From one perspective, politics today looks like a running, rolling saga of crises for various people in various high places.
It began in the financial sector, with major institutions investing irresponsibly and delivering the economic depression we have today.
But after a few months of critical scrutiny, the media's attention shifted to Parliament. The MPs' expenses scandal generated - or crystallised - a widespread sense of disconnection between parliamentarians and the people.
In the last week, The Guardian's allegations about phone-tapping at News of the World have shifted the salient finger of accusation to sections of the media. Unsurprisingly, the accused have not been quite so keen to publicise the accusations as they were in the case of MPs milking the expenses system.
And in the midst of all this, let us not forget the police. The power of citizen journalism has made the brutal character of protest policing all too evident. So evident is it, that Her Majesty's Inspectorate of Constabulary has in the past week concluded that the police do not understand the job of policing protest in a democratic society and may well not have taken account of their own legal obligations in planning their strategy for the G20 protests.
There is a common thread running through these various cases. It is the problem of arbitrary power.
Jean-Jacques Rousseau said that 'the worst thing that can happen in human affairs is to find oneself living at the mercy of another'. This sums up the republican idea that the first requirement of a good society is to prevent the emergence of arbitrary power - power that is wielded at the discretion of the power-holder, without sufficient rules and constraints to ensure that the exercise of power tracks the interests of the wider public.
So take the financial sector. It operated in an environment which it is now widely agreed was underregulated. Its major players used their discretionary power in ways that enriched themselves in the short-term, but which has created a severe economic shock which impacts the rest of us.
Or take MPs. They operated an expenses system in an environment that was not properly regulated. The former Speaker sought to prevent full disclosure of what Parliament was doing with its discretionary power. When full disclosure came, it turned out that many MPs had abused this power.
Or take the accusations against journalists at The News of the World. If true, they point to an appaling grab for, and exercise of, arbitrary power. Instead of phone calls remaining private, their privacy can depend on the discretion of a journalist without regard to any consideration of the public interest.
And, turning to the police, the lesson coming out of the recent HMIC report seems to be that the police simply didn't appreciate certain key legal constraints that properly limit how they can use their power to police protest. They assumed they had discretion they didn't - and don't - have. Their behaviour marks another grab for, and exercise of, arbitrary power.
The republican prescription is obvious: as citizens, we need to change the rules (or else see that they are enforced) to close down these sites of arbitrary power. Quite simply, that's what freedom is all about.
However, to state the republican prescription is to state a republican problem. Where are 'we, the citizens'? We are 'out there somewhere' for sure. But we are diffused and divided; discontented but largely disorganised.

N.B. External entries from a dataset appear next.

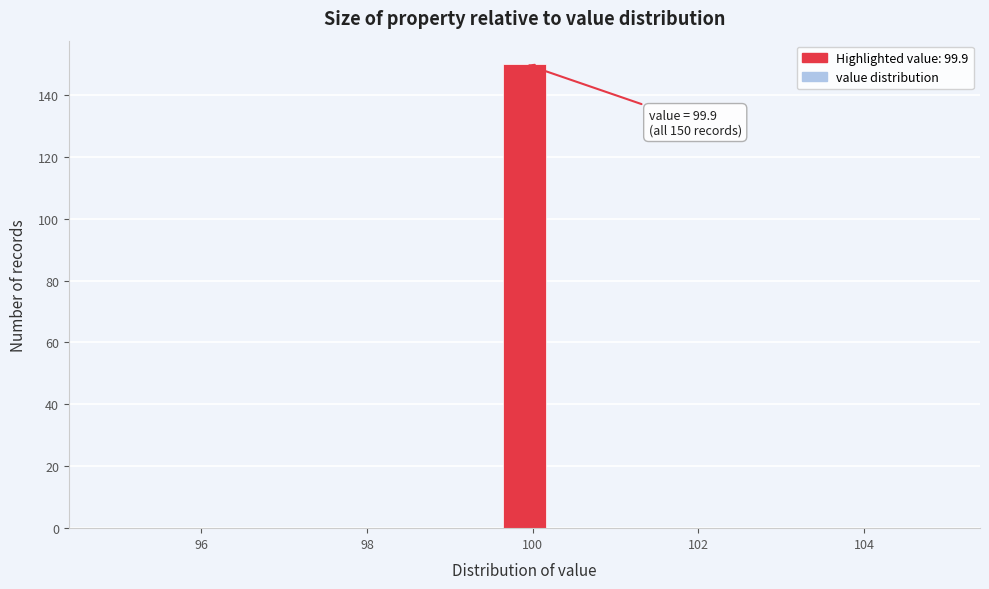

Read against the x-axis, roughly where is the centre of the tallest bar?

100.0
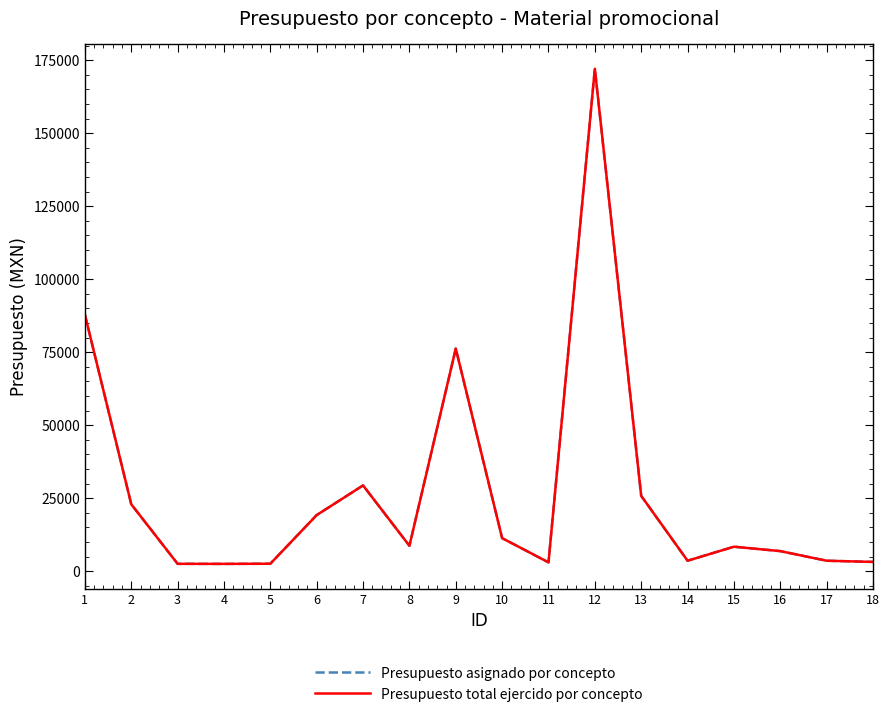

Does the chart display data point markers on the line(s)?

No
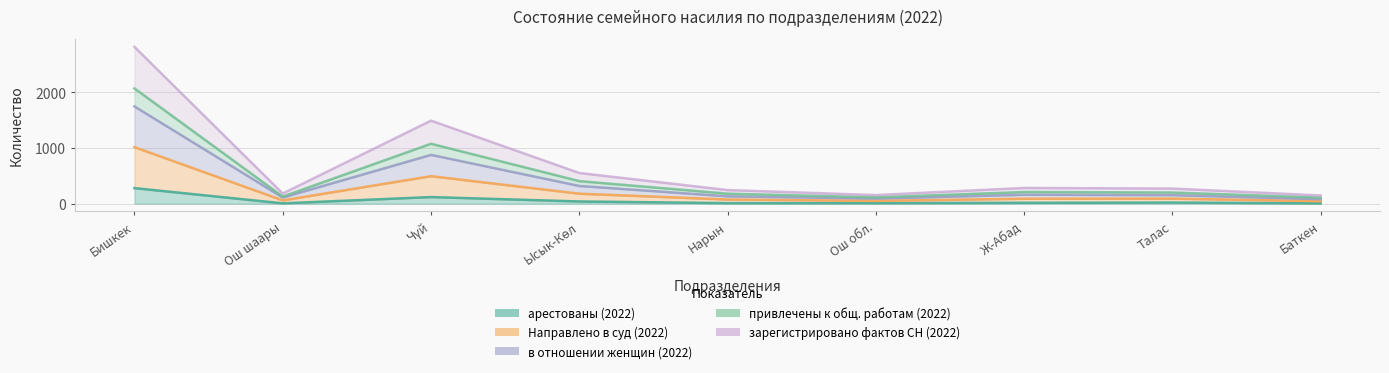

The арестованы (2022) series shows 16 at Нарын. True or false?

False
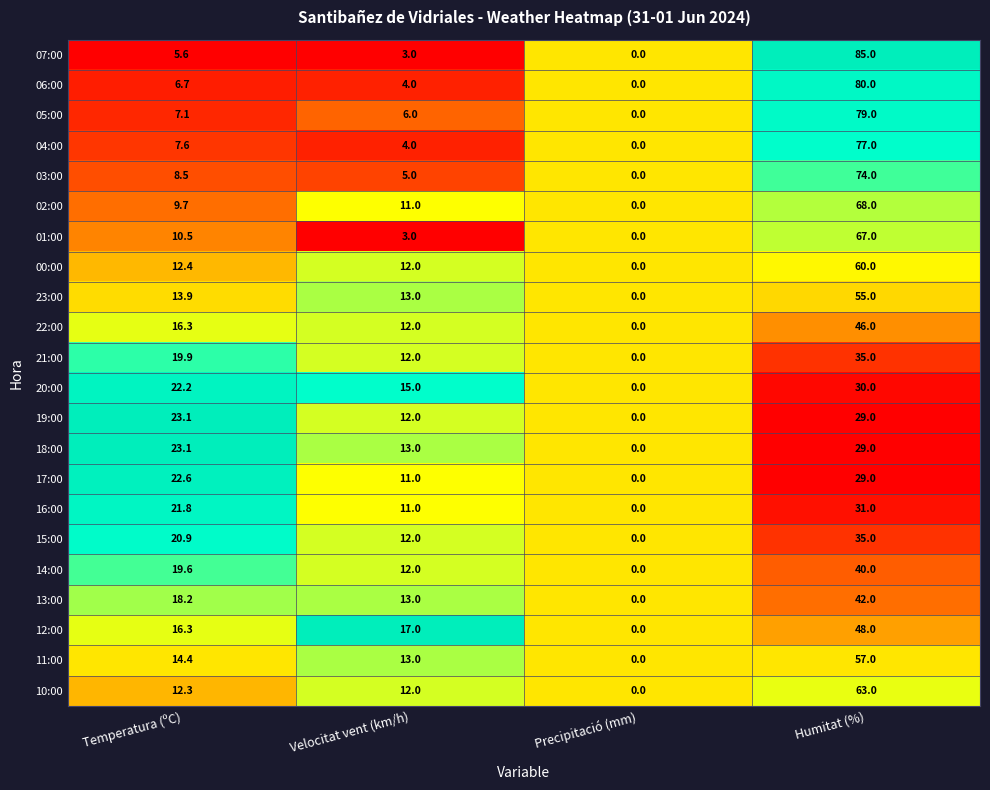

True or false: 06:00 has a value of 6.8 at Velocitat vent (km/h).

False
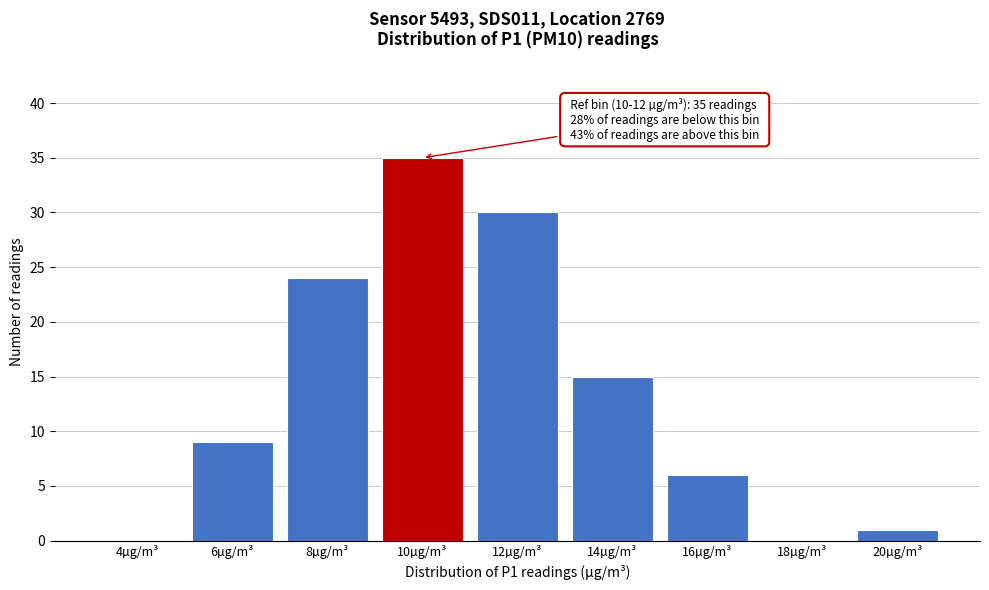

Reading left to right, transcribe all the data shown in this chart.

4µg/m³=0	6µg/m³=9	8µg/m³=24	10µg/m³=35	12µg/m³=30	14µg/m³=15	16µg/m³=6	18µg/m³=0	20µg/m³=1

In a fascinating post at openDemocracy (also at Liberal Conspiracy), Anthony Barnett reviews the various ways in which we might move forward from this situation of widespread but unfocused anger to constructive change. As Timothy Garton Ash has also argued, particularly promising is the strategy being developed by Real Change.

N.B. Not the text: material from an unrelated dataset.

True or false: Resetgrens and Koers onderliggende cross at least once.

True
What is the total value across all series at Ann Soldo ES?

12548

This strategy involves starting local, with hundreds of meetings in which 'we, the citizens' actually get together and talk about the political reform we would like to see. This process of grass-roots engagement and deliberation can then help build up momentum for a wider national conversation about political reform which might then be taken further by means of something like a citizens' convention.
In the original version of the idea, the aim was to work through the whole process so that it could deliver a set of demands that could frame discussion at the next general election. That may have been too ambitious. But just because we can't see quite how the 'end game' might work for this process, this is not a reason not to get the process going.

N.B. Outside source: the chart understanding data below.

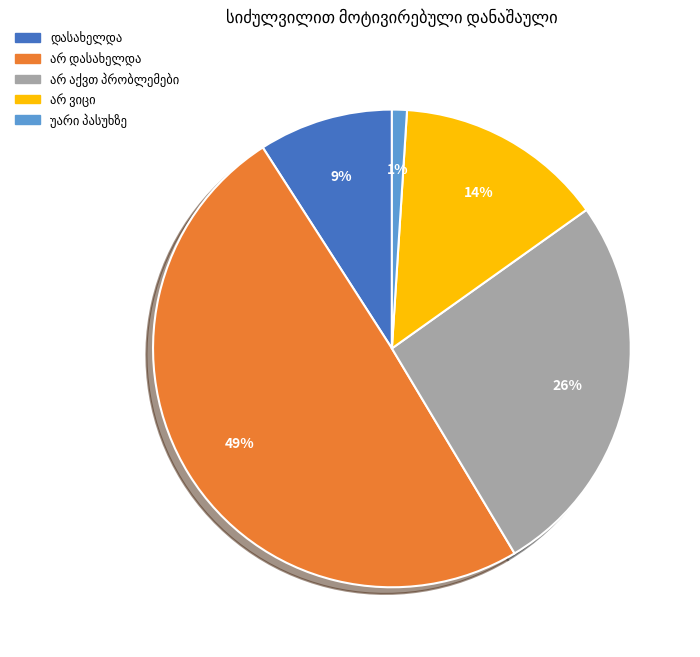

To the nearest percent, what is the difference between the largest and smallest slice percentages?

48%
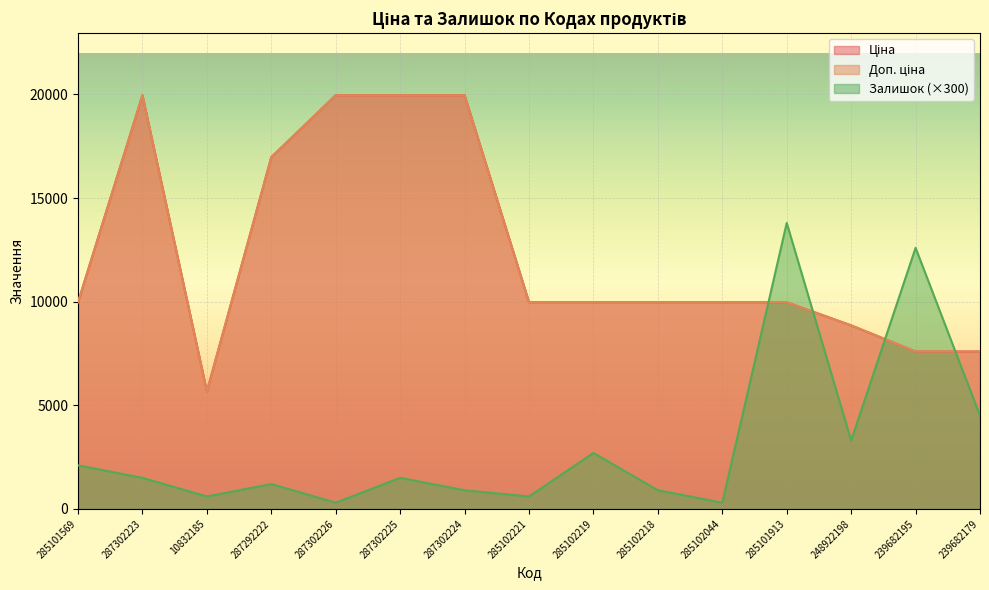

What is the lowest value of the Залишок series?

300.0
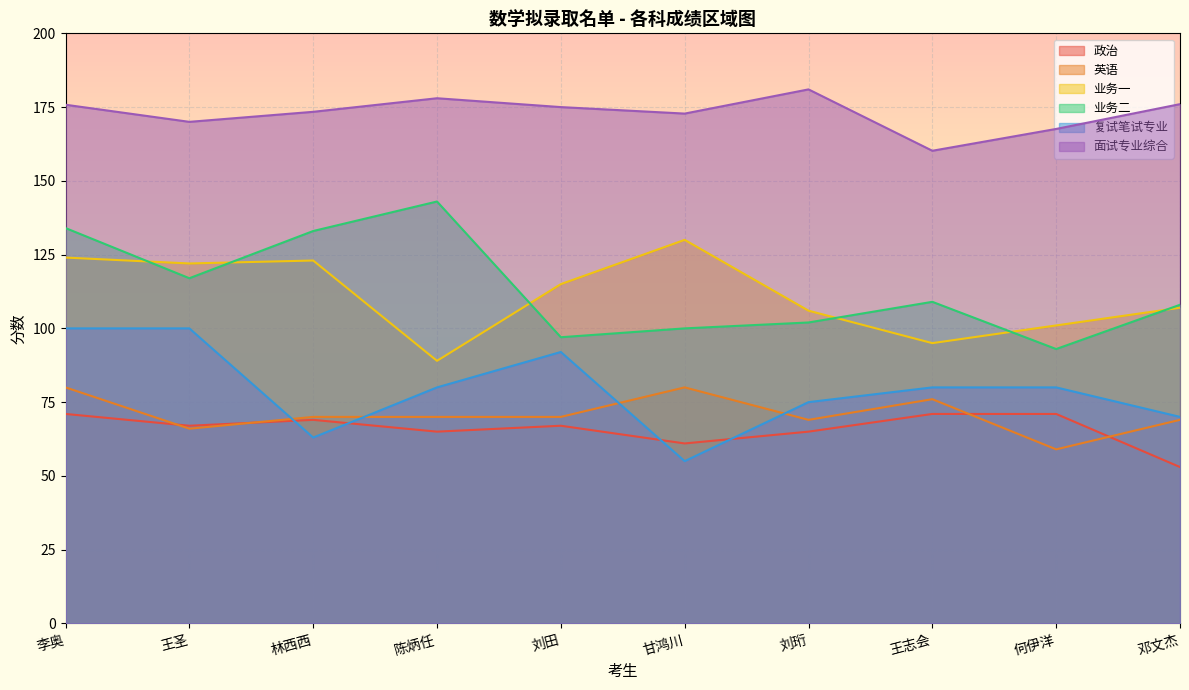

Does the chart display data point markers on the line(s)?

No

There is a real appetite for political reform out there, particularly amongst the kind of progressive constituency whose character was nicely captured by one of the most memorable remarks from the floor of the recent Compass conference: 'I am a Liberal Democrat who votes Green and works with Labour MPs on poverty issues...and I feel at home here.' Many people I spoke to at the Compass conference saw that this progressive constituency is there, but wondered how it could become manifest given its cross-party (and non-party) character. Well, maybe Real Change offers one site for common action (though we should not assume that ours will be the only voices in such an open-ended, democratic process).
To address the problems of arbitrary power we need a citizens' movement. Perhaps Real Change can be the beginnings of such a movement. I'm joining. Why not join too?